(Text extracted from each page)
• • •
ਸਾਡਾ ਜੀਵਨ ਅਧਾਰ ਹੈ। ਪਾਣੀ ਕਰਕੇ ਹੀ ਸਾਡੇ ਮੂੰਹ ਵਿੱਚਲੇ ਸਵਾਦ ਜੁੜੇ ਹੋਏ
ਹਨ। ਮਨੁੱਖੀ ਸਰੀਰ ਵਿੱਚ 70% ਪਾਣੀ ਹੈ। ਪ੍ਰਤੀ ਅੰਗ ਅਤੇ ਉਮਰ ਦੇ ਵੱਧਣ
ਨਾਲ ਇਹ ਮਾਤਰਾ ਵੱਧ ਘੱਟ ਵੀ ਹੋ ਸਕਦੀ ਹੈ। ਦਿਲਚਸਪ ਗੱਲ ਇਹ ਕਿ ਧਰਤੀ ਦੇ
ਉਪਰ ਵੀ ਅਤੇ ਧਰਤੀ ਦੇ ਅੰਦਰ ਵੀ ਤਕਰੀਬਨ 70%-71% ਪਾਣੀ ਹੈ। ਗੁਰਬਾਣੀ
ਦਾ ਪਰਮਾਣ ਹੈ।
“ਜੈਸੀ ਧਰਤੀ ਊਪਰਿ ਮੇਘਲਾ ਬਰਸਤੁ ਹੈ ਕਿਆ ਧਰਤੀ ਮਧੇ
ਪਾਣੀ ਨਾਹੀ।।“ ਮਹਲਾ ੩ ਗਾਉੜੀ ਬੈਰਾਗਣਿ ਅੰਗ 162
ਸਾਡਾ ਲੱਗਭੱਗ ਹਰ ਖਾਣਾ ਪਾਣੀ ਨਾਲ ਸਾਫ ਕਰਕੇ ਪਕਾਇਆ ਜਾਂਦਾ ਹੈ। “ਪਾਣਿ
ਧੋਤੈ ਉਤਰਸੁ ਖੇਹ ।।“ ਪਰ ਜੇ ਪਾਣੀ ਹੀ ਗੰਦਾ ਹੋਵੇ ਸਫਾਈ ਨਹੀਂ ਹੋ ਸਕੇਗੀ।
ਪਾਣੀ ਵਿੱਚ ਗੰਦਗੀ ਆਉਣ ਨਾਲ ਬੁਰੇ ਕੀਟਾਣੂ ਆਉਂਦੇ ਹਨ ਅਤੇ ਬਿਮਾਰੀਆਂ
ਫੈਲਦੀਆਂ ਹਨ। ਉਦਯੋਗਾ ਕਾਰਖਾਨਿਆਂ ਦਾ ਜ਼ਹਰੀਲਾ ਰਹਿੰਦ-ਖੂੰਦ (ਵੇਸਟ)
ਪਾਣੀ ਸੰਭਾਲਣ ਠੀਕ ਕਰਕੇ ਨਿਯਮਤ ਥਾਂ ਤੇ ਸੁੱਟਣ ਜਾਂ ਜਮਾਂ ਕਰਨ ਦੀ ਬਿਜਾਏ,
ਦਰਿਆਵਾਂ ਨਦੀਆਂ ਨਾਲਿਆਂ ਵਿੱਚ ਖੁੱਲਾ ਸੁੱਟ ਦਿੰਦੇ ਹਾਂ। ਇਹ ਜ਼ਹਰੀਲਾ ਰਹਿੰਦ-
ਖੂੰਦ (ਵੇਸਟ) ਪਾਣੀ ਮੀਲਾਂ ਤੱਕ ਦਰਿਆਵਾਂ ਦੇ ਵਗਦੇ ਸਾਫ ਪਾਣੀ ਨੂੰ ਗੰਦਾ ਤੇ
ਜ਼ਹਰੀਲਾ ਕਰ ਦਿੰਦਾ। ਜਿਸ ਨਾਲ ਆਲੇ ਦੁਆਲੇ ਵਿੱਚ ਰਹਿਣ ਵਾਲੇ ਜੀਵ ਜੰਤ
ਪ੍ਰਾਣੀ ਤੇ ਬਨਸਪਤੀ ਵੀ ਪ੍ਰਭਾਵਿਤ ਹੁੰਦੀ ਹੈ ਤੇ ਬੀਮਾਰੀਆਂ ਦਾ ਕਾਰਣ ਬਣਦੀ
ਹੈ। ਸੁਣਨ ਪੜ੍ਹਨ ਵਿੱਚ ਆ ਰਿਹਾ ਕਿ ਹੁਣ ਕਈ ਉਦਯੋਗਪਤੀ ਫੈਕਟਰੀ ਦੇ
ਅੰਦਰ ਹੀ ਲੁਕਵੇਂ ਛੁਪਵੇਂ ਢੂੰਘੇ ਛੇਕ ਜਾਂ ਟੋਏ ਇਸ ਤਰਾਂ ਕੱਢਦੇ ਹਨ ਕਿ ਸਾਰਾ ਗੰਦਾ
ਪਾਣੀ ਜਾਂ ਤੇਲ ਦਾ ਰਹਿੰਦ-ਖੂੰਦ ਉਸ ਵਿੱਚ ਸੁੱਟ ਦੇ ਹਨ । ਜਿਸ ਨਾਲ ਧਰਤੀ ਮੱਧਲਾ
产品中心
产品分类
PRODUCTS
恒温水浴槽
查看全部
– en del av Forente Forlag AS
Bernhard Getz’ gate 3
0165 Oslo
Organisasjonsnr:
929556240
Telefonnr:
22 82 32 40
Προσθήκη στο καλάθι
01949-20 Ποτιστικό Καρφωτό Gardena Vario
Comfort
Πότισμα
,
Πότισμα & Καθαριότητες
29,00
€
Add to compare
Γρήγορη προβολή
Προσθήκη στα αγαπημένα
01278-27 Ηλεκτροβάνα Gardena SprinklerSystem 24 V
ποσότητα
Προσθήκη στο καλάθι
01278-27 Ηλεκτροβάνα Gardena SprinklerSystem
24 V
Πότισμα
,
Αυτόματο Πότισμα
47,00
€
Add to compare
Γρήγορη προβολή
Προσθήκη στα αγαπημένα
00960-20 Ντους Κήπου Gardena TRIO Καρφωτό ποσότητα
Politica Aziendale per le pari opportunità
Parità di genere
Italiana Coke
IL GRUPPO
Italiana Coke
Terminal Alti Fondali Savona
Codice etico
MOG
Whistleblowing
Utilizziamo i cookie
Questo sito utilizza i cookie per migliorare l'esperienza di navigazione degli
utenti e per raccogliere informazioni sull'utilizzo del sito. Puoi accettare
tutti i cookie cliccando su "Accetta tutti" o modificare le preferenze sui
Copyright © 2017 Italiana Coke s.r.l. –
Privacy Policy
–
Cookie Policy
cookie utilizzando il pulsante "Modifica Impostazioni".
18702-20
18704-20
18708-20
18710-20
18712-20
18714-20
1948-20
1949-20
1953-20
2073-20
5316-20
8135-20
• • •
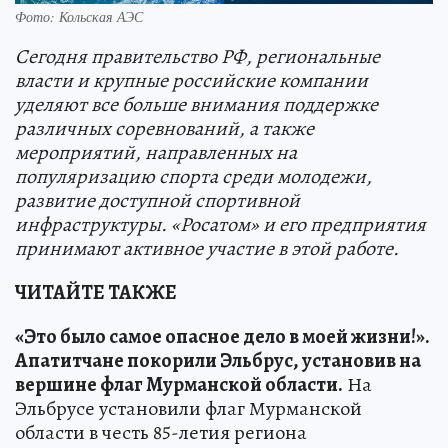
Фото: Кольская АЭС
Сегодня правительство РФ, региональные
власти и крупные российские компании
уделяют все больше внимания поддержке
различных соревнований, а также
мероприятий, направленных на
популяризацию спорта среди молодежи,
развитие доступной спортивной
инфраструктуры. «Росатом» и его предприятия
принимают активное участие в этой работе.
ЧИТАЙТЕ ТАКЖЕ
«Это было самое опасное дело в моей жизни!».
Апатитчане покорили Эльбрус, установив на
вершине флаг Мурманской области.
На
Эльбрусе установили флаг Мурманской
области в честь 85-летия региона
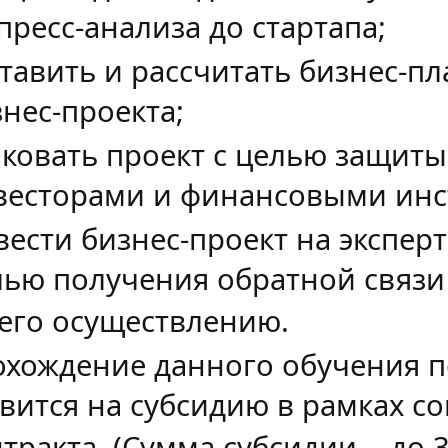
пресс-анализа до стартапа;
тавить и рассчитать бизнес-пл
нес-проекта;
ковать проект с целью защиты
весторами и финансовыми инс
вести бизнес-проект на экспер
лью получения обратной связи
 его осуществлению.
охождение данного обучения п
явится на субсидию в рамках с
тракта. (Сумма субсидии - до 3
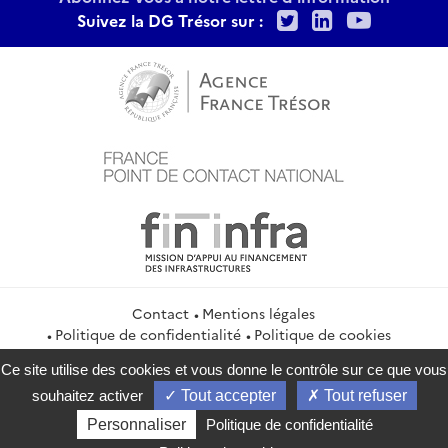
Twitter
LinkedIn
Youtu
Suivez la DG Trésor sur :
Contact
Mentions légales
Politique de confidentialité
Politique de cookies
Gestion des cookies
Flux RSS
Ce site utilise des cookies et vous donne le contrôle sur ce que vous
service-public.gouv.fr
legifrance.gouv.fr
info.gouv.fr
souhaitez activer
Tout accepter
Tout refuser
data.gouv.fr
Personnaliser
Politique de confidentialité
• • •
### [YOUR INSTRUCTIONS]
In the data, take the lines starting with the line containing "ਸਾਡਾ ਜੀਵਨ ਅਧਾਰ" and going on through the line containing "ਸਾਡਾ ਲੱਗਭੱਗ ਹਰ", and change each "ਪਾਣੀ" to "ਜਲ". Give only those lines, with nothing else altered.

### [EXERCISE ANSWER]
ਸਾਡਾ ਜੀਵਨ ਅਧਾਰ ਹੈ। ਜਲ ਕਰਕੇ ਹੀ ਸਾਡੇ ਮੂੰਹ ਵਿੱਚਲੇ ਸਵਾਦ ਜੁੜੇ ਹੋਏ
ਹਨ। ਮਨੁੱਖੀ ਸਰੀਰ ਵਿੱਚ 70% ਜਲ ਹੈ। ਪ੍ਰਤੀ ਅੰਗ ਅਤੇ ਉਮਰ ਦੇ ਵੱਧਣ
ਨਾਲ ਇਹ ਮਾਤਰਾ ਵੱਧ ਘੱਟ ਵੀ ਹੋ ਸਕਦੀ ਹੈ। ਦਿਲਚਸਪ ਗੱਲ ਇਹ ਕਿ ਧਰਤੀ ਦੇ
ਉਪਰ ਵੀ ਅਤੇ ਧਰਤੀ ਦੇ ਅੰਦਰ ਵੀ ਤਕਰੀਬਨ 70%-71% ਜਲ ਹੈ। ਗੁਰਬਾਣੀ
ਦਾ ਪਰਮਾਣ ਹੈ।
“ਜੈਸੀ ਧਰਤੀ ਊਪਰਿ ਮੇਘਲਾ ਬਰਸਤੁ ਹੈ ਕਿਆ ਧਰਤੀ ਮਧੇ
ਜਲ ਨਾਹੀ।।“ ਮਹਲਾ ੩ ਗਾਉੜੀ ਬੈਰਾਗਣਿ ਅੰਗ 162
ਸਾਡਾ ਲੱਗਭੱਗ ਹਰ ਖਾਣਾ ਜਲ ਨਾਲ ਸਾਫ ਕਰਕੇ ਪਕਾਇਆ ਜਾਂਦਾ ਹੈ। “ਪਾਣਿ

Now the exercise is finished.